When we think of leaders who lack courage, we typically envision people who have a difficult time making tough personnel decisions or delivering a strong message to those who need it. 

To be sure, courage is required to be an effective leader largely because decisions have consequences and workplace relationships need both caring and accountability. 

However, the biggest role leaders play that demands courage is often overlooked. Exceptional leaders don’t make nearly as many good decisions as they do preventing bad ones from gaining traction. 

Of the many proposals, ideas, and strategies team members offer, most are impractical, infeasible, implausible, or just plain bad. Team members frequently propose ideas that don’t take into consideration the extended and unintended consequences of the proposal. 

In many instances, the idea is unrelated to the team strategy or will distract the team from focusing on what it needs to. Good leaders negate many more bad decisions than they do supporting good ones. 

The best leaders know that several good decisions can easily be wiped out by one bad one. Their job is to make sure poor decisions never see the light of day. Killing bad decisions is what good leaders do. And this requires real courage. 

Team members and colleagues are naturally disappointed when an idea or proposal they believe in is summarily dismissed or rejected by their leader.
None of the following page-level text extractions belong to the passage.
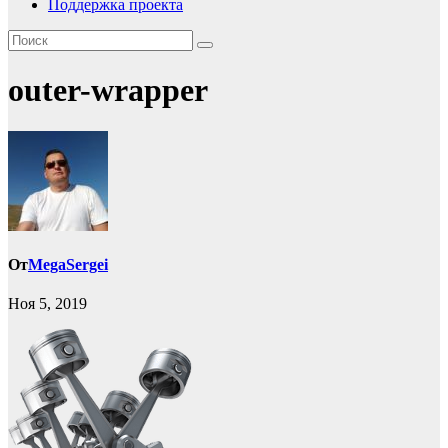
Поддержка проекта
outer-wrapper
От
MegaSergei
Ноя 5, 2019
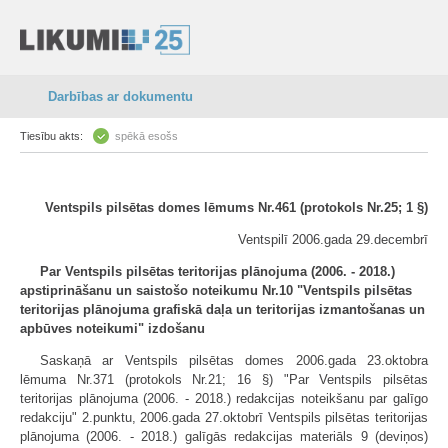
Darbības ar dokumentu
Tiesību akts:
spēkā esošs
Ventspils pilsētas domes lēmums Nr.461 (protokols Nr.25; 1 §)
Ventspilī 2006.gada 29.decembrī
Par Ventspils pilsētas teritorijas plānojuma (2006. - 2018.)
apstiprināšanu un saistošo noteikumu Nr.10 "Ventspils pilsētas
teritorijas plānojuma grafiskā daļa un teritorijas izmantošanas un
apbūves noteikumi" izdošanu
Saskaņā ar Ventspils pilsētas domes 2006.gada 23.oktobra
lēmuma Nr.371 (protokols Nr.21; 16 §) "Par Ventspils pilsētas
teritorijas plānojuma (2006. - 2018.) redakcijas noteikšanu par galīgo
redakciju" 2.punktu, 2006.gada 27.oktobrī Ventspils pilsētas teritorijas
plānojuma (2006. - 2018.) galīgās redakcijas materiāls 9 (deviņos)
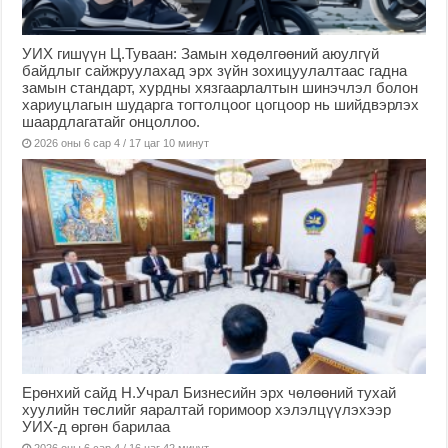
УИХ гишүүн Ц.Туваан: Замын хөдөлгөөний аюулгүй
байдлыг сайжруулахад эрх зүйн зохицуулалтаас гадна
замын стандарт, хурдны хязгаарлалтын шинэчлэл болон
хариуцлагын шударга тогтолцоог цогцоор нь шийдвэрлэх
шаардлагатайг онцоллоо.
2026 оны 6 сар 4 / 17 цаг 10 минут
Ерөнхий сайд Н.Учрал Бизнесийн эрх чөлөөний тухай
хуулийн төслийг яаралтай горимоор хэлэлцүүлэхээр
УИХ-д өргөн барилаа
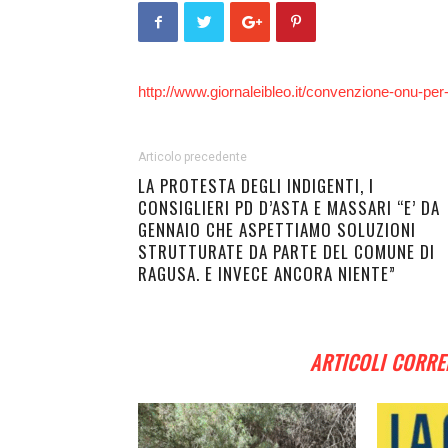
http://www.giornaleibleo.it/convenzione-onu-per-d
Articolo precedente
LA PROTESTA DEGLI INDIGENTI, I
CONSIGLIERI PD D’ASTA E MASSARI “E’ DA
GENNAIO CHE ASPETTIAMO SOLUZIONI
STRUTTURATE DA PARTE DEL COMUNE DI
RAGUSA. E INVECE ANCORA NIENTE”
ARTICOLI CORRE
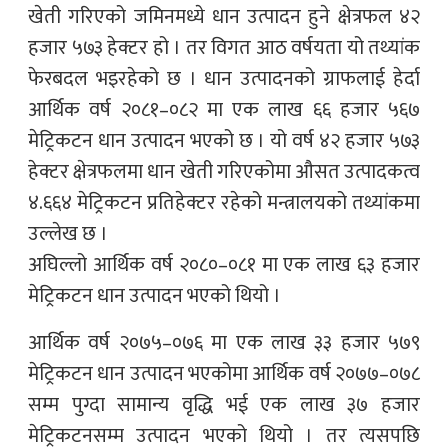
खेती गरिएको जमिनमध्ये धान उत्पादन हुने क्षेत्रफल ४२
हजार ५७३ हेक्टर हो । तर विगत आठ वर्षयता यो तथ्यांक
फेरबदल भइरहेको छ । धान उत्पादनको ग्राफलाई हेर्दा
आर्थिक वर्ष २०८१–०८२ मा एक लाख ६६ हजार ५६७
मेट्रिकटन धान उत्पादन भएको छ । यो वर्ष ४२ हजार ५७३
हेक्टर क्षेत्रफलमा धान खेती गरिएकोमा औसत उत्पादकत्व
४.६६४ मेट्रिकटन प्रतिहेक्टर रहेको मन्त्रालयको तथ्यांकमा
उल्लेख छ ।
अघिल्लो आर्थिक वर्ष २०८०–०८१ मा एक लाख ६३ हजार
मेट्रिकटन धान उत्पादन भएको थियो ।
आर्थिक वर्ष २०७५–०७६ मा एक लाख ३३ हजार ५७९
मेट्रिकटन धान उत्पादन भएकोमा आर्थिक वर्ष २०७७–०७८
सम्म पुग्दा सामान्य वृद्धि भई एक लाख ३७ हजार
मेट्रिकटनसम्म उत्पादन भएको थियो । तर त्यसपछि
They have often spent a great deal of time thinking about the proposal and want to stand out with this bright idea. 

In many cases, they can’t be persuaded about why the idea they hold dear will distract the team or is implausible because of downstream consequences. Taking away the oxygen a bad proposal needs to gain a foothold within the team requires the courage to hold a strong view and stick to it. 

Disappointing people is never easy. Given that some of the highest-performing team members will deploy their creativity and street smarts to propose many ideas, rejecting the bad ones can be an ongoing effort. But letting even one poor idea or decision prosper can derail the entire team for months or years ahead. 

Good leaders know that, so they stand their ground. The best leaders even sniff around looking for poor decisions that have taken hold without much discussion. They know their job is to call them out and dismantle them before they undermine team effectiveness. 

Not all leaders have the courage to serve as the gatekeepers of quality. Such courage requires them to keep their own counsel in many cases and to withstand the negative reactions of others who think they are wrong or heavy-handed in their approach. 

Thankfully, team members will also propose solid ideas that benefit the group. Leaders get behind such decisions and drive them forward with enthusiasm knowing such quality ideas will always be in the minority.  

Courageous leaders say “No” much more often than they say “Yes.” In their insistence on ensuring quality decisions, they are willing to stand alone and become temporarily unpopular. Unknowingly, the team owes a tip of the hat to leaders who possess such courage to lead.